Na komputerach sprzedaż pudełkowa już się nie liczy?
Przykład Paradoksu pokazuje, że w tym twierdzeniu może kryć się sporo prawdy.
07.07.2011 | aktual.: 06.01.2016 12:34
Szwedzkie studio specjalizujące się w grach strategicznych (m.in. Europa Universalis czy Hearts of Iron) i wydające gry indie (Magicka czy Mount & Blade) podało serwisowi PC Gamer ciekawą informację - 90% przychodów firmy pochodzi z cyfrowej dystrybucji.
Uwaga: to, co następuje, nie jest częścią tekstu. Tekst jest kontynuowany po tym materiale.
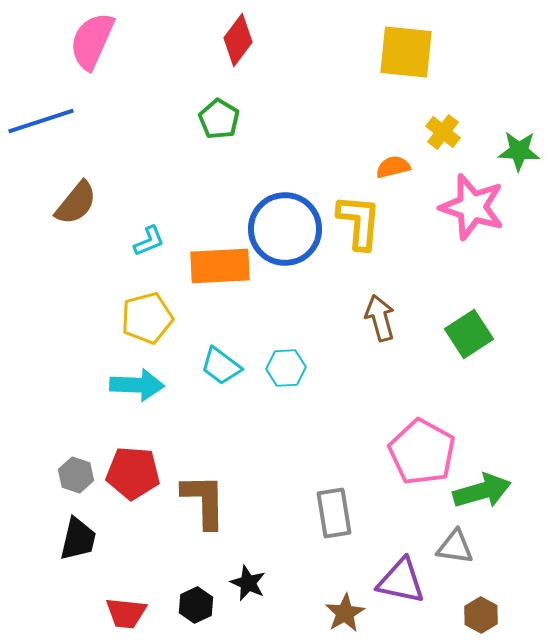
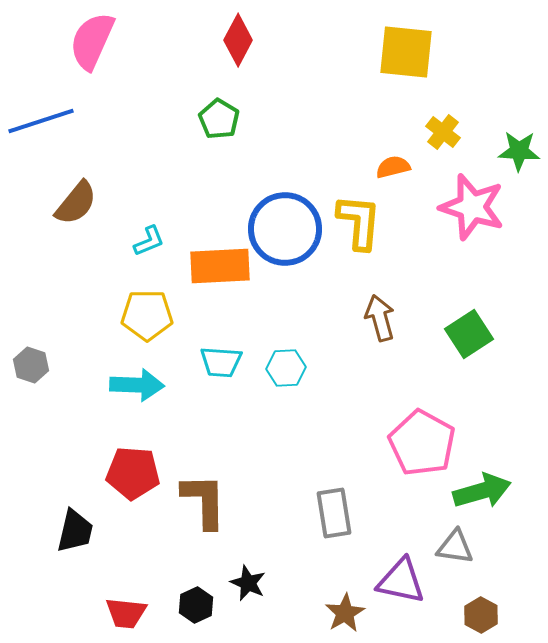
red diamond: rotated 9 degrees counterclockwise
yellow pentagon: moved 3 px up; rotated 15 degrees clockwise
cyan trapezoid: moved 4 px up; rotated 33 degrees counterclockwise
pink pentagon: moved 9 px up
gray hexagon: moved 45 px left, 110 px up
black trapezoid: moved 3 px left, 8 px up
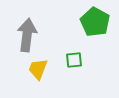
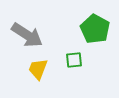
green pentagon: moved 7 px down
gray arrow: rotated 116 degrees clockwise
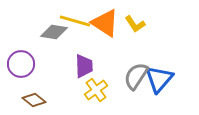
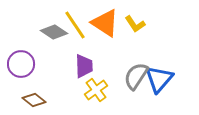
yellow line: moved 4 px down; rotated 40 degrees clockwise
gray diamond: rotated 24 degrees clockwise
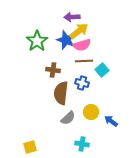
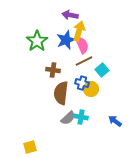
purple arrow: moved 2 px left, 2 px up; rotated 14 degrees clockwise
yellow arrow: rotated 36 degrees counterclockwise
blue star: rotated 30 degrees clockwise
pink semicircle: rotated 96 degrees counterclockwise
brown line: rotated 24 degrees counterclockwise
yellow circle: moved 23 px up
blue arrow: moved 4 px right
cyan cross: moved 1 px left, 27 px up
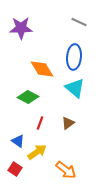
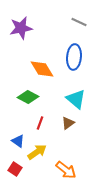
purple star: rotated 10 degrees counterclockwise
cyan triangle: moved 1 px right, 11 px down
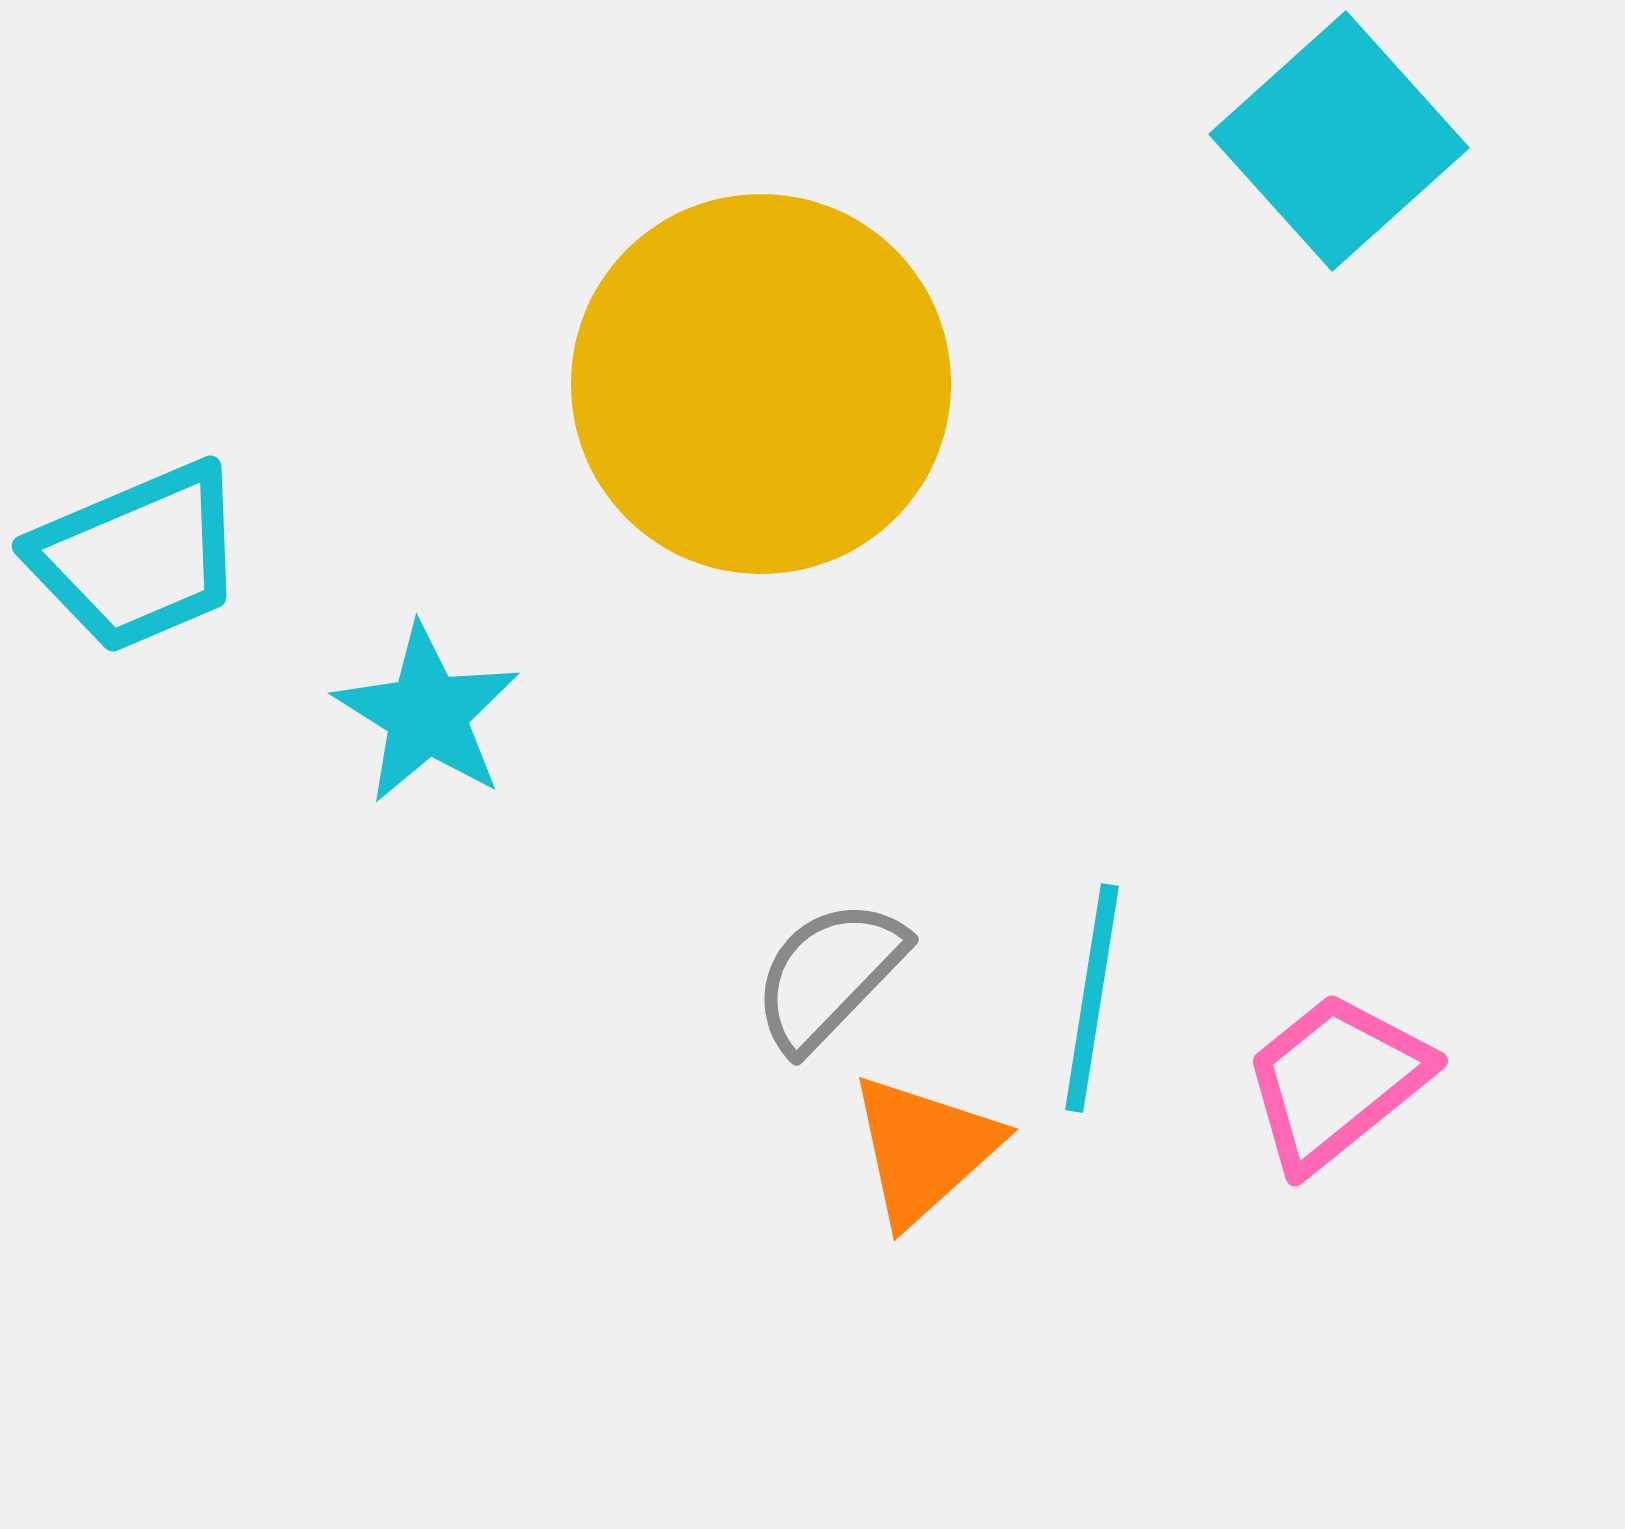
Dlatego Szwedzi traktują pudełkową sprzedaż jako bonus, z którego mogliby zrezygnować, bo nie potrzebują go do prowadzenia swojej działalności.
Ale Fredrik Wester, dyrektor generalny Paradoksu, podając tę informacje nie ograniczył się do cyferek. Poszedł dalej - stwierdził, że ten trend jest bardzo dobry dla rynku gier, bo sprzedawcy nie robią zbyt wiele dobrego dla branży:
Ludzie narzekają, że wydawcy wypuszczają jedynie kontynuacje na rynek, ale to dlatego, że sprzedawcy ich oczekują. Dzięki kontynuacjom mogą robić te swoje diagramy obrazujące przewidywaną sprzedaż produktów i tym podobne. Tak więc jedną z rzeczy, która tłamsi kreatywność na rynku, jest wyzwanie stawiane twórcom przez sprzedawców. Dlatego Paradox czuje dużą ulgę, że nie musi już na nich polegać. Ma w końcu swoją własną platformę dystrybucji cyfrowej, GamersGate, i sprzedaje swoje gry na innych. Ciekawe, czy statystyki wyglądają podobnie w przypadku innych firm tworzących gry. Jednak nawet jeśli byłyby inne, to, widząc choćby reakcję ludzi na aktualne przeceny na Steamie, można założyć, że dystrybucja cyfrowa, przynajmniej na PC, jest równie znaczącym kanałem sprzedaży co zwykłe sklepy. I dobrze.